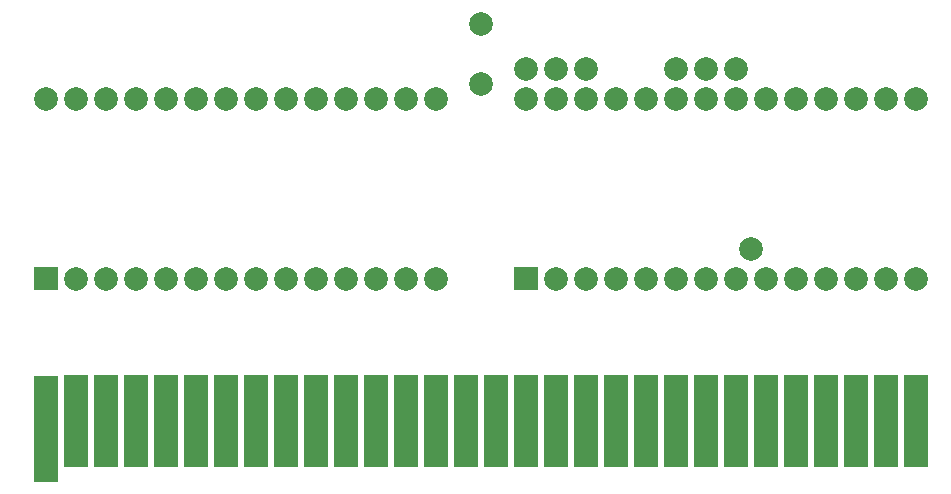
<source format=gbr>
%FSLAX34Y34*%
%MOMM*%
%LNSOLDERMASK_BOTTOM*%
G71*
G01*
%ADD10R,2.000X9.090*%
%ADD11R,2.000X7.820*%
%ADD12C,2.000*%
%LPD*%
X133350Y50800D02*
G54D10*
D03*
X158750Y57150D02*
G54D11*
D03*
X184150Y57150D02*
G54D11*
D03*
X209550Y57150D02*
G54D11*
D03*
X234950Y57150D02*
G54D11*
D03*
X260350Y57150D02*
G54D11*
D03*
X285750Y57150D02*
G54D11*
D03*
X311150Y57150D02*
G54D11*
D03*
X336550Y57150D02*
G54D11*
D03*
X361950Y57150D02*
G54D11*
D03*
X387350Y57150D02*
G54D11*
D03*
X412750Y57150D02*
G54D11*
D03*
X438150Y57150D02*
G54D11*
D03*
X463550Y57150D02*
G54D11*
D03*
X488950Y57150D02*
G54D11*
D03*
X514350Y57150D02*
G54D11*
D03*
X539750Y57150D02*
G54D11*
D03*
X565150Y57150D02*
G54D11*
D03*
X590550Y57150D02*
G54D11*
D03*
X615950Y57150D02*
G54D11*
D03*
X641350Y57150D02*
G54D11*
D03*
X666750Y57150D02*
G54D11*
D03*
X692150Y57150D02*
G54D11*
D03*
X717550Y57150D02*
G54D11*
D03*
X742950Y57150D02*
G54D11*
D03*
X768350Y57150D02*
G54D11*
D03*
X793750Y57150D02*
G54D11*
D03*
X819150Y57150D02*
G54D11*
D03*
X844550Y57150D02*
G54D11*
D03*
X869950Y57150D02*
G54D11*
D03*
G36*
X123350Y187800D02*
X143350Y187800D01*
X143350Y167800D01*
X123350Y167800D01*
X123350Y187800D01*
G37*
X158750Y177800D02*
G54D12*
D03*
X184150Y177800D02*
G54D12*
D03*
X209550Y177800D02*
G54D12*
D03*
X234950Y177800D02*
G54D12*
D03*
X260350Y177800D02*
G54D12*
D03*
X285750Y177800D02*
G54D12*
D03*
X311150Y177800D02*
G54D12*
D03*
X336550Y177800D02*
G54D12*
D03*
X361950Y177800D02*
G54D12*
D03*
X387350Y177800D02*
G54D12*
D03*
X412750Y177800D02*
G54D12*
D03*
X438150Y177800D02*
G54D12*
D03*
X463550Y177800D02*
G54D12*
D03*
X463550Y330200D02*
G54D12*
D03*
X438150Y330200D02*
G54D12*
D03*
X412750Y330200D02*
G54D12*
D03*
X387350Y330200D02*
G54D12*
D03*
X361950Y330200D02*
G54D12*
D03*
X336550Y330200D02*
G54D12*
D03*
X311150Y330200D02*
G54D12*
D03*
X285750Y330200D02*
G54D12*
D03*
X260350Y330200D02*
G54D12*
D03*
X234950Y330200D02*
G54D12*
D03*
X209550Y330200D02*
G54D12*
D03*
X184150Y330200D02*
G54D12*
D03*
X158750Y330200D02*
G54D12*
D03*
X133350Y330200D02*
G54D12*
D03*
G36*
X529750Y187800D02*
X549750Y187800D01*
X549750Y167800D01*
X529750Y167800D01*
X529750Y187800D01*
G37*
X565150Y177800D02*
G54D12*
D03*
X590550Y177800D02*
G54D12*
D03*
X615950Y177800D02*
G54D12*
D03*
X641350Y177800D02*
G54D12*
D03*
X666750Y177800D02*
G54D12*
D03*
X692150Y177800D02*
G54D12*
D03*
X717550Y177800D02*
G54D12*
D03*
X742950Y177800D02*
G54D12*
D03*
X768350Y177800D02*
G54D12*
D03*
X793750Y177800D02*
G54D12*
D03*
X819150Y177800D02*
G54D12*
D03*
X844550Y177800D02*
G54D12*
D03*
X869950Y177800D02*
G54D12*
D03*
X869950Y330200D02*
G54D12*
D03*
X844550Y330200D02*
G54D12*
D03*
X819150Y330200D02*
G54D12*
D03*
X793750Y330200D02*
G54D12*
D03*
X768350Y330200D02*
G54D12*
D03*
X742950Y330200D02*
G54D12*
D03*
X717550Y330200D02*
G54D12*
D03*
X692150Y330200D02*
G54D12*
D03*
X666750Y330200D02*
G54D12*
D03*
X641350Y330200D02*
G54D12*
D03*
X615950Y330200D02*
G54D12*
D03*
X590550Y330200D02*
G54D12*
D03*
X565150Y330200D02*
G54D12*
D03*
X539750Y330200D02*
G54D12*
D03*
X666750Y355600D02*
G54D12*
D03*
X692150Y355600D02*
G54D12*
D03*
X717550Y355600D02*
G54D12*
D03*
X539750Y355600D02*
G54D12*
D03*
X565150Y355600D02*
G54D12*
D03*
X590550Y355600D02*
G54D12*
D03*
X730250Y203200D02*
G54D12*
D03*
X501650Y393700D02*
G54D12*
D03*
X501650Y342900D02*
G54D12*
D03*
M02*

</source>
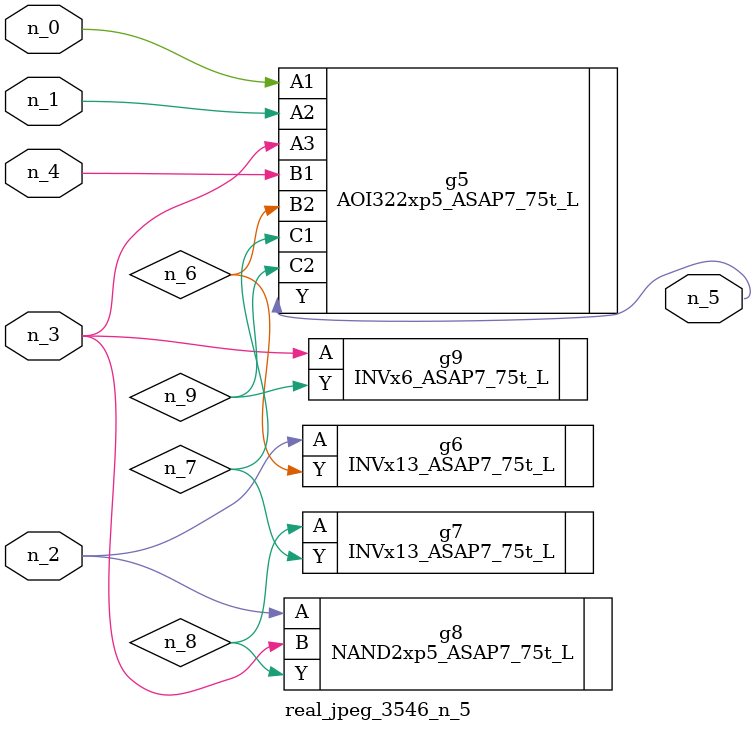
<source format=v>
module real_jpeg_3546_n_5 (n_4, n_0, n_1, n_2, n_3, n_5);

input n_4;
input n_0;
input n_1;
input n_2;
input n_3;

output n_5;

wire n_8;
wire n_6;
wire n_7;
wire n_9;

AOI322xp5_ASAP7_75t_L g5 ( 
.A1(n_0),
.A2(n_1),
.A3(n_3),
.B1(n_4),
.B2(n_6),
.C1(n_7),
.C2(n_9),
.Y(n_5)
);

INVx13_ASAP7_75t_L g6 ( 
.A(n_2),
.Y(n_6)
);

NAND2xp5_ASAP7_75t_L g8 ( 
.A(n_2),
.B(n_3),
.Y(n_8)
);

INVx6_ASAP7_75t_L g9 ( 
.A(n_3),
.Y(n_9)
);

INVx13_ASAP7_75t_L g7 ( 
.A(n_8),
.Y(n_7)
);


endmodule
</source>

# [EXERCISE]
Because the pictures are not wanted, retype every record exactly without them.

# [EXERCISE ANSWER]
<source format=gbr>
%FSLAX34Y34*%
%MOMM*%
%LNSOLDERMASK_BOTTOM*%
G71*
G01*
%ADD10R,2.000X9.090*%
%ADD11R,2.000X7.820*%
%ADD12C,2.000*%
%LPD*%
X133350Y50800D02*
G54D10*
D03*
X158750Y57150D02*
G54D11*
D03*
X184150Y57150D02*
G54D11*
D03*
X209550Y57150D02*
G54D11*
D03*
X234950Y57150D02*
G54D11*
D03*
X260350Y57150D02*
G54D11*
D03*
X285750Y57150D02*
G54D11*
D03*
X311150Y57150D02*
G54D11*
D03*
X336550Y57150D02*
G54D11*
D03*
X361950Y57150D02*
G54D11*
D03*
X387350Y57150D02*
G54D11*
D03*
X412750Y57150D02*
G54D11*
D03*
X438150Y57150D02*
G54D11*
D03*
X463550Y57150D02*
G54D11*
D03*
X488950Y57150D02*
G54D11*
D03*
X514350Y57150D02*
G54D11*
D03*
X539750Y57150D02*
G54D11*
D03*
X565150Y57150D02*
G54D11*
D03*
X590550Y57150D02*
G54D11*
D03*
X615950Y57150D02*
G54D11*
D03*
X641350Y57150D02*
G54D11*
D03*
X666750Y57150D02*
G54D11*
D03*
X692150Y57150D02*
G54D11*
D03*
X717550Y57150D02*
G54D11*
D03*
X742950Y57150D02*
G54D11*
D03*
X768350Y57150D02*
G54D11*
D03*
X793750Y57150D02*
G54D11*
D03*
X819150Y57150D02*
G54D11*
D03*
X844550Y57150D02*
G54D11*
D03*
X869950Y57150D02*
G54D11*
D03*
G36*
X123350Y187800D02*
X143350Y187800D01*
X143350Y167800D01*
X123350Y167800D01*
X123350Y187800D01*
G37*
X158750Y177800D02*
G54D12*
D03*
X184150Y177800D02*
G54D12*
D03*
X209550Y177800D02*
G54D12*
D03*
X234950Y177800D02*
G54D12*
D03*
X260350Y177800D02*
G54D12*
D03*
X285750Y177800D02*
G54D12*
D03*
X311150Y177800D02*
G54D12*
D03*
X336550Y177800D02*
G54D12*
D03*
X361950Y177800D02*
G54D12*
D03*
X387350Y177800D02*
G54D12*
D03*
X412750Y177800D02*
G54D12*
D03*
X438150Y177800D02*
G54D12*
D03*
X463550Y177800D02*
G54D12*
D03*
X463550Y330200D02*
G54D12*
D03*
X438150Y330200D02*
G54D12*
D03*
X412750Y330200D02*
G54D12*
D03*
X387350Y330200D02*
G54D12*
D03*
X361950Y330200D02*
G54D12*
D03*
X336550Y330200D02*
G54D12*
D03*
X311150Y330200D02*
G54D12*
D03*
X285750Y330200D02*
G54D12*
D03*
X260350Y330200D02*
G54D12*
D03*
X234950Y330200D02*
G54D12*
D03*
X209550Y330200D02*
G54D12*
D03*
X184150Y330200D02*
G54D12*
D03*
X158750Y330200D02*
G54D12*
D03*
X133350Y330200D02*
G54D12*
D03*
G36*
X529750Y187800D02*
X549750Y187800D01*
X549750Y167800D01*
X529750Y167800D01*
X529750Y187800D01*
G37*
X565150Y177800D02*
G54D12*
D03*
X590550Y177800D02*
G54D12*
D03*
X615950Y177800D02*
G54D12*
D03*
X641350Y177800D02*
G54D12*
D03*
X666750Y177800D02*
G54D12*
D03*
X692150Y177800D02*
G54D12*
D03*
X717550Y177800D02*
G54D12*
D03*
X742950Y177800D02*
G54D12*
D03*
X768350Y177800D02*
G54D12*
D03*
X793750Y177800D02*
G54D12*
D03*
X819150Y177800D02*
G54D12*
D03*
X844550Y177800D02*
G54D12*
D03*
X869950Y177800D02*
G54D12*
D03*
X869950Y330200D02*
G54D12*
D03*
X844550Y330200D02*
G54D12*
D03*
X819150Y330200D02*
G54D12*
D03*
X793750Y330200D02*
G54D12*
D03*
X768350Y330200D02*
G54D12*
D03*
X742950Y330200D02*
G54D12*
D03*
X717550Y330200D02*
G54D12*
D03*
X692150Y330200D02*
G54D12*
D03*
X666750Y330200D02*
G54D12*
D03*
X641350Y330200D02*
G54D12*
D03*
X615950Y330200D02*
G54D12*
D03*
X590550Y330200D02*
G54D12*
D03*
X565150Y330200D02*
G54D12*
D03*
X539750Y330200D02*
G54D12*
D03*
X666750Y355600D02*
G54D12*
D03*
X692150Y355600D02*
G54D12*
D03*
X717550Y355600D02*
G54D12*
D03*
X539750Y355600D02*
G54D12*
D03*
X565150Y355600D02*
G54D12*
D03*
X590550Y355600D02*
G54D12*
D03*
X730250Y203200D02*
G54D12*
D03*
X501650Y393700D02*
G54D12*
D03*
X501650Y342900D02*
G54D12*
D03*
M02*

</source>
<source format=v>
module real_jpeg_3546_n_5 (n_4, n_0, n_1, n_2, n_3, n_5);

input n_4;
input n_0;
input n_1;
input n_2;
input n_3;

output n_5;

wire n_8;
wire n_6;
wire n_7;
wire n_9;

AOI322xp5_ASAP7_75t_L g5 ( 
.A1(n_0),
.A2(n_1),
.A3(n_3),
.B1(n_4),
.B2(n_6),
.C1(n_7),
.C2(n_9),
.Y(n_5)
);

INVx13_ASAP7_75t_L g6 ( 
.A(n_2),
.Y(n_6)
);

NAND2xp5_ASAP7_75t_L g8 ( 
.A(n_2),
.B(n_3),
.Y(n_8)
);

INVx6_ASAP7_75t_L g9 ( 
.A(n_3),
.Y(n_9)
);

INVx13_ASAP7_75t_L g7 ( 
.A(n_8),
.Y(n_7)
);


endmodule
</source>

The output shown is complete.